Much of this week was consumed by illness, which continues to nibble at my time and occasionally to gnaw huge chunks of it: I can’t get up in the morning, and want to spend all my afternoons sleeping. This week my ears were painful, aching the way they did when my brother and I were children and spent too much time in the water.
But among all the sleeping and dreaming there was also time for a snowy train trip down to Sheffield and back – to teach – and time to read some stories.
39: ‘Defender of the Faith’ by Philip Roth (1959)

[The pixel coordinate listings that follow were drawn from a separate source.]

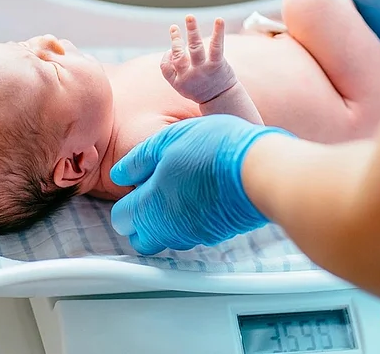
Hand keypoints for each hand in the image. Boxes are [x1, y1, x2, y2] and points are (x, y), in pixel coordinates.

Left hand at [110, 114, 294, 254]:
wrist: (260, 170)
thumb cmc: (214, 149)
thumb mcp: (168, 140)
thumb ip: (138, 160)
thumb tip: (119, 175)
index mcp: (151, 205)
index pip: (122, 219)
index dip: (125, 204)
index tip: (134, 190)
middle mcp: (169, 228)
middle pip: (142, 239)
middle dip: (141, 222)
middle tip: (152, 196)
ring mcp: (194, 234)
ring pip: (168, 239)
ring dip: (166, 222)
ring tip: (180, 192)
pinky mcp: (216, 235)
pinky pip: (193, 234)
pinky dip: (191, 221)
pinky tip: (202, 198)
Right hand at [160, 15, 237, 103]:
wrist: (222, 99)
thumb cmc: (199, 89)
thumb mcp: (182, 86)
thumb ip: (173, 70)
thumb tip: (170, 49)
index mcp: (178, 82)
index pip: (166, 67)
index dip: (166, 57)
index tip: (170, 51)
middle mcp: (189, 76)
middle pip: (178, 56)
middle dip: (175, 41)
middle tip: (174, 27)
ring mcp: (203, 70)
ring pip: (195, 48)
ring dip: (191, 31)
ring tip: (189, 17)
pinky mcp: (217, 65)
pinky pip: (216, 46)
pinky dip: (218, 32)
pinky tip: (219, 20)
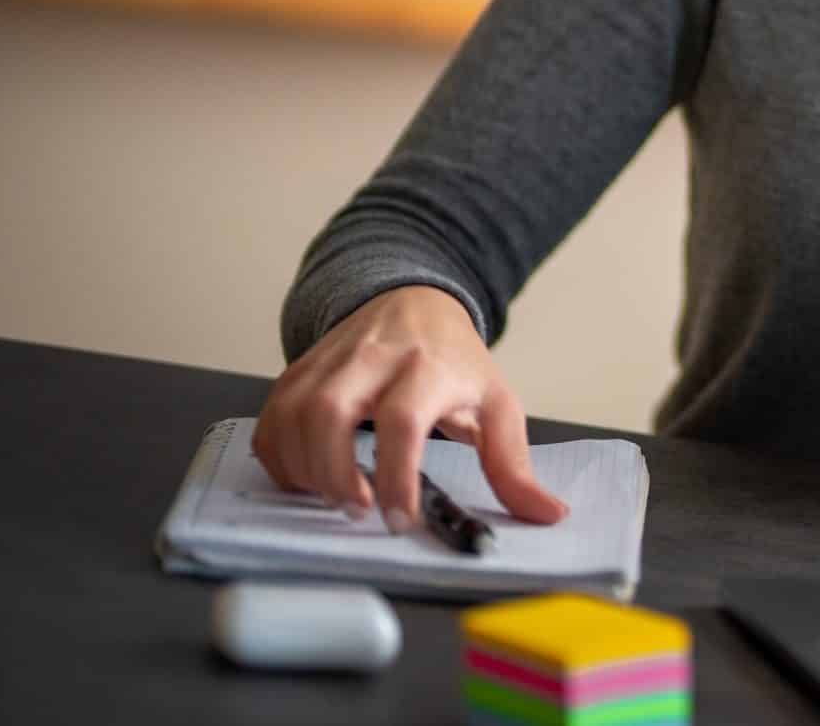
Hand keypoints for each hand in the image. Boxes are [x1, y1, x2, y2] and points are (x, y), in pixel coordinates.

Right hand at [253, 284, 566, 530]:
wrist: (414, 301)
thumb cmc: (455, 360)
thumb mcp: (496, 404)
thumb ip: (513, 465)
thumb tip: (548, 514)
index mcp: (429, 366)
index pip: (403, 419)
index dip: (396, 475)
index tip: (401, 519)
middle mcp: (372, 358)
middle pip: (330, 412)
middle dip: (334, 473)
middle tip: (358, 510)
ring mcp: (329, 362)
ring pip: (292, 415)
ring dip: (304, 470)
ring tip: (335, 497)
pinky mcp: (298, 371)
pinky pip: (272, 418)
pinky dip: (280, 457)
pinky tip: (308, 478)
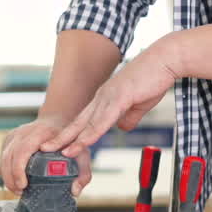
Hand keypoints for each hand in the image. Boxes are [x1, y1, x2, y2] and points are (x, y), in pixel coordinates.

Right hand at [0, 116, 93, 195]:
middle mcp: (24, 132)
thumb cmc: (70, 138)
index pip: (22, 150)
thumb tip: (74, 192)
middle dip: (11, 178)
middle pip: (9, 157)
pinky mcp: (9, 139)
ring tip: (17, 190)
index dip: (18, 169)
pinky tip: (14, 181)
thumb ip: (83, 173)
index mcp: (40, 133)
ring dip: (7, 177)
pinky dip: (6, 171)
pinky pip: (3, 158)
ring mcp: (15, 134)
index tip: (23, 185)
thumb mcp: (82, 153)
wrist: (58, 120)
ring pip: (3, 158)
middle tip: (20, 192)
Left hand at [42, 39, 180, 158]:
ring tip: (60, 152)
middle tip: (45, 149)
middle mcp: (103, 96)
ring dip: (73, 139)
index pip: (85, 120)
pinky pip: (103, 120)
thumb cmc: (155, 78)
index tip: (60, 145)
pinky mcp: (120, 97)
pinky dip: (91, 133)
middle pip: (79, 121)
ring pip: (88, 123)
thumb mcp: (140, 104)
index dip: (71, 134)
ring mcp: (109, 96)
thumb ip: (130, 117)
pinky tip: (83, 143)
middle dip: (62, 137)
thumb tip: (122, 127)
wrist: (165, 60)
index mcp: (107, 98)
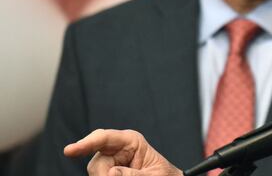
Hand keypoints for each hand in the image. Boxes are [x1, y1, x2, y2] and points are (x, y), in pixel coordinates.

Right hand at [64, 129, 182, 175]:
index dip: (86, 143)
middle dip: (102, 175)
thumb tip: (111, 173)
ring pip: (95, 172)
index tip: (69, 150)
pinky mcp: (106, 172)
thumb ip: (133, 174)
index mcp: (131, 141)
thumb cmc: (164, 175)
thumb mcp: (153, 175)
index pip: (104, 138)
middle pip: (97, 162)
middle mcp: (117, 148)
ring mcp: (110, 161)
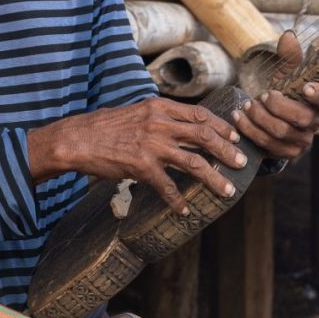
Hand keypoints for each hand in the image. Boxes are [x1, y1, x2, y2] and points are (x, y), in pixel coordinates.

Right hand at [27, 96, 248, 215]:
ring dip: (214, 178)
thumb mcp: (135, 112)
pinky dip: (179, 200)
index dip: (221, 126)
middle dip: (227, 151)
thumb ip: (158, 117)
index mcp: (159, 107)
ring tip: (227, 191)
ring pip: (194, 162)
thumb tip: (180, 127)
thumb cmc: (103, 126)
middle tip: (241, 162)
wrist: (77, 139)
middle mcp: (159, 123)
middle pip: (204, 136)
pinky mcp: (141, 167)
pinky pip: (168, 186)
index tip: (235, 135)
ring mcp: (152, 146)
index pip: (199, 114)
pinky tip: (185, 210)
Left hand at [233, 30, 318, 159]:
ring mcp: (302, 141)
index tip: (306, 87)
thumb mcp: (286, 72)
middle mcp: (315, 123)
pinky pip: (267, 144)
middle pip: (300, 118)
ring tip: (247, 105)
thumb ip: (289, 55)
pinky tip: (239, 118)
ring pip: (280, 131)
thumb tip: (288, 36)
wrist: (267, 115)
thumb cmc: (282, 90)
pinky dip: (249, 129)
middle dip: (277, 106)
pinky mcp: (286, 153)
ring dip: (258, 117)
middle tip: (261, 95)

40: ‘Ashes’ by Cristina Henriquez (2006)
41: ‘A Fire at Sea’ by Turgenev (1883)
42: ‘Super Goat Man’ by Jonathan Lethem (2004)
43: ‘The Imposter’ by Nathaneal West (c. 1931)
44: ‘The Sins of the Wolf’ by Lasha Bugadze (2010)
45: ‘Bella-Vista’ by Colette (1937)
46: ‘Helix’ by Banana Yoshimoto (1993)
47: ‘Golden Land’ by William Faulkner (1935)
48: ‘The Real Thing’ by Diana Athill (1958)
Reading a story a day is a good discipline for me, I think, as well as introducing me to new writers and making me delve deeper into the work of writers I think I know. It means I have to read some obscure things by writers with whom I’m quite familiar; it also means I’m addressing some horrible gaps in my reading. I mean, I should have read ‘Bella-Vista,’ one of Colette’s most famous stories, by now. (How late it was, how late.)
All this sleeping has brought with it some strange dreams featuring famous people. In one, a surly Steve Coogan threatened me with legal action if I continued writing my own Alan Partridge scripts to entertain my friends; he even sent Rob Brydon over to warn me off. In another, I suspected Everton manager David Moyes of planning to murder me. These dreams of malign public figures may relate to something I’ve been plotting for a while, a blog ‘written’ by Jane Shore, the protagonist of Trendy But Casual. Jane is still a publicist, but these days she has a number of very famous clients. Maybe I’m worried about the trouble Jane’s indiscreet revelations may cause. Like the time Kierkegaard said bad things about Hegel and Goethe, and they sent Rob Brydon over to warn him off.
'In the Land of Dreamy Dreams' is the title of the first story collection by Ellen Gilchrist, by the way, which I encourage you to seek out.